*** EXTRACTED INFORMATION Section Begins ***
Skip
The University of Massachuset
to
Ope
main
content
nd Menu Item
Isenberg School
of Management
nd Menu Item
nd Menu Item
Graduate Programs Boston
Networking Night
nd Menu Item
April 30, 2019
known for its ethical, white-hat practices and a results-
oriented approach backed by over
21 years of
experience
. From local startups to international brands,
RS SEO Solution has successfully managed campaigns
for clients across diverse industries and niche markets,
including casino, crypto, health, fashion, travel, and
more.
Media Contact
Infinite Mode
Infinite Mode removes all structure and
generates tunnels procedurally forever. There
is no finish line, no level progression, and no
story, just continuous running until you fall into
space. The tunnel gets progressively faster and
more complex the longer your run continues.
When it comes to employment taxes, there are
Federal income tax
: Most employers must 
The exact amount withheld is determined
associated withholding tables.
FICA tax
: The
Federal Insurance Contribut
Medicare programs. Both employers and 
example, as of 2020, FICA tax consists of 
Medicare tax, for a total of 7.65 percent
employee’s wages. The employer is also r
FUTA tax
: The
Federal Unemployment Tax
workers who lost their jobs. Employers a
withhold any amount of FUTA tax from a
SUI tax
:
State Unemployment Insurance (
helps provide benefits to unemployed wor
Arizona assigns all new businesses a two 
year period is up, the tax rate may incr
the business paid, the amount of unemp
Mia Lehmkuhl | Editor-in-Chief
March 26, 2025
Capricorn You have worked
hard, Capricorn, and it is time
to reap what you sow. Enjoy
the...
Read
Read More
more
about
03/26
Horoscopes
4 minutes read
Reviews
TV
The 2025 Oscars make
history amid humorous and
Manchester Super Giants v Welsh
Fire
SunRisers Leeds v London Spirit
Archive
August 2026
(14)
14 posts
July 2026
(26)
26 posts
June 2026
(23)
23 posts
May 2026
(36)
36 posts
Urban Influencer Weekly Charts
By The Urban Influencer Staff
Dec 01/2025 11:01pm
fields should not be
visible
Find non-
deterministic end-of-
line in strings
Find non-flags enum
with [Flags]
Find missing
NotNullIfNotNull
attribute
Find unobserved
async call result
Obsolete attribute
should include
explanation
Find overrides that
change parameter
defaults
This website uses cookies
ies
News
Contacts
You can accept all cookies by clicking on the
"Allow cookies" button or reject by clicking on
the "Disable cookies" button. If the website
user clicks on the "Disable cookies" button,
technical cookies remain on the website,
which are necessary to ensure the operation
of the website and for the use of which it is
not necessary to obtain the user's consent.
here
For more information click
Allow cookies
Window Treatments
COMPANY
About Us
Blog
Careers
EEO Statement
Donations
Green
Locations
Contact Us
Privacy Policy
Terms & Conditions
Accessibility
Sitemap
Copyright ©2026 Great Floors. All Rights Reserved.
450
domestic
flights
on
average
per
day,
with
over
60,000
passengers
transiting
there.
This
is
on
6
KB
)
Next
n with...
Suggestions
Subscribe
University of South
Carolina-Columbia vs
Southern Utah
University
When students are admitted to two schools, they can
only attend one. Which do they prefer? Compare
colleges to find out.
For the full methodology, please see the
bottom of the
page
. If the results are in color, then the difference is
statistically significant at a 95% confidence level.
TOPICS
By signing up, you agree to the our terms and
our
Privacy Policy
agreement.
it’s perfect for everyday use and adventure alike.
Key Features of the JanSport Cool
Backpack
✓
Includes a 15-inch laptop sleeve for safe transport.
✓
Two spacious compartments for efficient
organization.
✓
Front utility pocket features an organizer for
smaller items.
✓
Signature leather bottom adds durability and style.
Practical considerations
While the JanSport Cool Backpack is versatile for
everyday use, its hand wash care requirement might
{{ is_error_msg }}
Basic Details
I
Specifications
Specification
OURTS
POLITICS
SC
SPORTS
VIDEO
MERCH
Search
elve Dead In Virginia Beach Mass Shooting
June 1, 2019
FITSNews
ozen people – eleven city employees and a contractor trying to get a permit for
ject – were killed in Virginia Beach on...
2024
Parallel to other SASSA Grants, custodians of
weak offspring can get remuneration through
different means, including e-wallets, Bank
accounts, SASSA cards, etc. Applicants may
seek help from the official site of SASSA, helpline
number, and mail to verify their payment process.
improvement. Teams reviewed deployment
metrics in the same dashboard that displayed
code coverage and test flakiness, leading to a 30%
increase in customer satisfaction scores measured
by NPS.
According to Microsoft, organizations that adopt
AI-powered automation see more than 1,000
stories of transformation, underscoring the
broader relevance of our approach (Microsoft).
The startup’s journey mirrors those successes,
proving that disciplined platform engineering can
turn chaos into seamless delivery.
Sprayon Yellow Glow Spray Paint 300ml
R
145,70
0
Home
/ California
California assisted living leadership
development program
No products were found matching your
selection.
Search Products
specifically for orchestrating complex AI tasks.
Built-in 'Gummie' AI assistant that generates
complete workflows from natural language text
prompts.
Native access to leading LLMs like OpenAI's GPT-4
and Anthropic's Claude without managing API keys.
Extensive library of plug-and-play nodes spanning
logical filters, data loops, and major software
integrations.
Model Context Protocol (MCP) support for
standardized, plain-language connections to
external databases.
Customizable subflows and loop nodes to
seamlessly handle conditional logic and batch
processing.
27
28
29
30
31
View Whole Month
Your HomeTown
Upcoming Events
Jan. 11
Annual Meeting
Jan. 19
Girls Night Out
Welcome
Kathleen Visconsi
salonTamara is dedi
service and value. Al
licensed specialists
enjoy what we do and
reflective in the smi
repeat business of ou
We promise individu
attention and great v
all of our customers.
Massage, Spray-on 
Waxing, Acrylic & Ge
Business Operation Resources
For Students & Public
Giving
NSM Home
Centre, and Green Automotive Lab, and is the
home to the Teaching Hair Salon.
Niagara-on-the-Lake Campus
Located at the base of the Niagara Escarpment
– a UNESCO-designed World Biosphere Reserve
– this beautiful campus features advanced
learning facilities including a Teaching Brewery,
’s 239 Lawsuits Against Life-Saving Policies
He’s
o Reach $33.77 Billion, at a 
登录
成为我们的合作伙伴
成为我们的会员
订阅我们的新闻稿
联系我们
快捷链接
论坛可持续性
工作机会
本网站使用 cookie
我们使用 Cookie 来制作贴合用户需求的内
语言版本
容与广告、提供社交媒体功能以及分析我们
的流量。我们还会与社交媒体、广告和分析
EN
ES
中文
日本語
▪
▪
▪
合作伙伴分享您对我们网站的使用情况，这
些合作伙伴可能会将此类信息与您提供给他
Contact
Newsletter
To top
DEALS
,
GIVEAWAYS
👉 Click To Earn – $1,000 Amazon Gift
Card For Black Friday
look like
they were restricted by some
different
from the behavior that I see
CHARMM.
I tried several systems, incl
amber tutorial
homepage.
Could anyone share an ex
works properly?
*** EXTRACTED INFORMATION Section Ends ***
TASK DESCRIPTION >>
Print every line of the listing above exactly as it appears.

SOLUTION FOR THIS EXERCISE >>
Skip
The University of Massachuset
to
Ope
main
content
nd Menu Item
Isenberg School
of Management
nd Menu Item
nd Menu Item
Graduate Programs Boston
Networking Night
nd Menu Item
April 30, 2019
known for its ethical, white-hat practices and a results-
oriented approach backed by over
21 years of
experience
. From local startups to international brands,
RS SEO Solution has successfully managed campaigns
for clients across diverse industries and niche markets,
including casino, crypto, health, fashion, travel, and
more.
Media Contact
Infinite Mode
Infinite Mode removes all structure and
generates tunnels procedurally forever. There
is no finish line, no level progression, and no
story, just continuous running until you fall into
space. The tunnel gets progressively faster and
more complex the longer your run continues.
When it comes to employment taxes, there are
Federal income tax
: Most employers must 
The exact amount withheld is determined
associated withholding tables.
FICA tax
: The
Federal Insurance Contribut
Medicare programs. Both employers and 
example, as of 2020, FICA tax consists of 
Medicare tax, for a total of 7.65 percent
employee’s wages. The employer is also r
FUTA tax
: The
Federal Unemployment Tax
workers who lost their jobs. Employers a
withhold any amount of FUTA tax from a
SUI tax
:
State Unemployment Insurance (
helps provide benefits to unemployed wor
Arizona assigns all new businesses a two 
year period is up, the tax rate may incr
the business paid, the amount of unemp
Mia Lehmkuhl | Editor-in-Chief
March 26, 2025
Capricorn You have worked
hard, Capricorn, and it is time
to reap what you sow. Enjoy
the...
Read
Read More
more
about
03/26
Horoscopes
4 minutes read
Reviews
TV
The 2025 Oscars make
history amid humorous and
Manchester Super Giants v Welsh
Fire
SunRisers Leeds v London Spirit
Archive
August 2026
(14)
14 posts
July 2026
(26)
26 posts
June 2026
(23)
23 posts
May 2026
(36)
36 posts
Urban Influencer Weekly Charts
By The Urban Influencer Staff
Dec 01/2025 11:01pm
fields should not be
visible
Find non-
deterministic end-of-
line in strings
Find non-flags enum
with [Flags]
Find missing
NotNullIfNotNull
attribute
Find unobserved
async call result
Obsolete attribute
should include
explanation
Find overrides that
change parameter
defaults
This website uses cookies
ies
News
Contacts
You can accept all cookies by clicking on the
"Allow cookies" button or reject by clicking on
the "Disable cookies" button. If the website
user clicks on the "Disable cookies" button,
technical cookies remain on the website,
which are necessary to ensure the operation
of the website and for the use of which it is
not necessary to obtain the user's consent.
here
For more information click
Allow cookies
Window Treatments
COMPANY
About Us
Blog
Careers
EEO Statement
Donations
Green
Locations
Contact Us
Privacy Policy
Terms & Conditions
Accessibility
Sitemap
Copyright ©2026 Great Floors. All Rights Reserved.
450
domestic
flights
on
average
per
day,
with
over
60,000
passengers
transiting
there.
This
is
on
6
KB
)
Next
n with...
Suggestions
Subscribe
University of South
Carolina-Columbia vs
Southern Utah
University
When students are admitted to two schools, they can
only attend one. Which do they prefer? Compare
colleges to find out.
For the full methodology, please see the
bottom of the
page
. If the results are in color, then the difference is
statistically significant at a 95% confidence level.
TOPICS
By signing up, you agree to the our terms and
our
Privacy Policy
agreement.
it’s perfect for everyday use and adventure alike.
Key Features of the JanSport Cool
Backpack
✓
Includes a 15-inch laptop sleeve for safe transport.
✓
Two spacious compartments for efficient
organization.
✓
Front utility pocket features an organizer for
smaller items.
✓
Signature leather bottom adds durability and style.
Practical considerations
While the JanSport Cool Backpack is versatile for
everyday use, its hand wash care requirement might
{{ is_error_msg }}
Basic Details
I
Specifications
Specification
OURTS
POLITICS
SC
SPORTS
VIDEO
MERCH
Search
elve Dead In Virginia Beach Mass Shooting
June 1, 2019
FITSNews
ozen people – eleven city employees and a contractor trying to get a permit for
ject – were killed in Virginia Beach on...
2024
Parallel to other SASSA Grants, custodians of
weak offspring can get remuneration through
different means, including e-wallets, Bank
accounts, SASSA cards, etc. Applicants may
seek help from the official site of SASSA, helpline
number, and mail to verify their payment process.
improvement. Teams reviewed deployment
metrics in the same dashboard that displayed
code coverage and test flakiness, leading to a 30%
increase in customer satisfaction scores measured
by NPS.
According to Microsoft, organizations that adopt
AI-powered automation see more than 1,000
stories of transformation, underscoring the
broader relevance of our approach (Microsoft).
The startup’s journey mirrors those successes,
proving that disciplined platform engineering can
turn chaos into seamless delivery.
Sprayon Yellow Glow Spray Paint 300ml
R
145,70
0
Home
/ California
California assisted living leadership
development program
No products were found matching your
selection.
Search Products
specifically for orchestrating complex AI tasks.
Built-in 'Gummie' AI assistant that generates
complete workflows from natural language text
prompts.
Native access to leading LLMs like OpenAI's GPT-4
and Anthropic's Claude without managing API keys.
Extensive library of plug-and-play nodes spanning
logical filters, data loops, and major software
integrations.
Model Context Protocol (MCP) support for
standardized, plain-language connections to
external databases.
Customizable subflows and loop nodes to
seamlessly handle conditional logic and batch
processing.
27
28
29
30
31
View Whole Month
Your HomeTown
Upcoming Events
Jan. 11
Annual Meeting
Jan. 19
Girls Night Out
Welcome
Kathleen Visconsi
salonTamara is dedi
service and value. Al
licensed specialists
enjoy what we do and
reflective in the smi
repeat business of ou
We promise individu
attention and great v
all of our customers.
Massage, Spray-on 
Waxing, Acrylic & Ge
Business Operation Resources
For Students & Public
Giving
NSM Home
Centre, and Green Automotive Lab, and is the
home to the Teaching Hair Salon.
Niagara-on-the-Lake Campus
Located at the base of the Niagara Escarpment
– a UNESCO-designed World Biosphere Reserve
– this beautiful campus features advanced
learning facilities including a Teaching Brewery,
’s 239 Lawsuits Against Life-Saving Policies
He’s
o Reach $33.77 Billion, at a 
登录
成为我们的合作伙伴
成为我们的会员
订阅我们的新闻稿
联系我们
快捷链接
论坛可持续性
工作机会
本网站使用 cookie
我们使用 Cookie 来制作贴合用户需求的内
语言版本
容与广告、提供社交媒体功能以及分析我们
的流量。我们还会与社交媒体、广告和分析
EN
ES
中文
日本語
▪
▪
▪
合作伙伴分享您对我们网站的使用情况，这
些合作伙伴可能会将此类信息与您提供给他
Contact
Newsletter
To top
DEALS
,
GIVEAWAYS
👉 Click To Earn – $1,000 Amazon Gift
Card For Black Friday
look like
they were restricted by some
different
from the behavior that I see
CHARMM.
I tried several systems, incl
amber tutorial
homepage.
Could anyone share an ex
works properly?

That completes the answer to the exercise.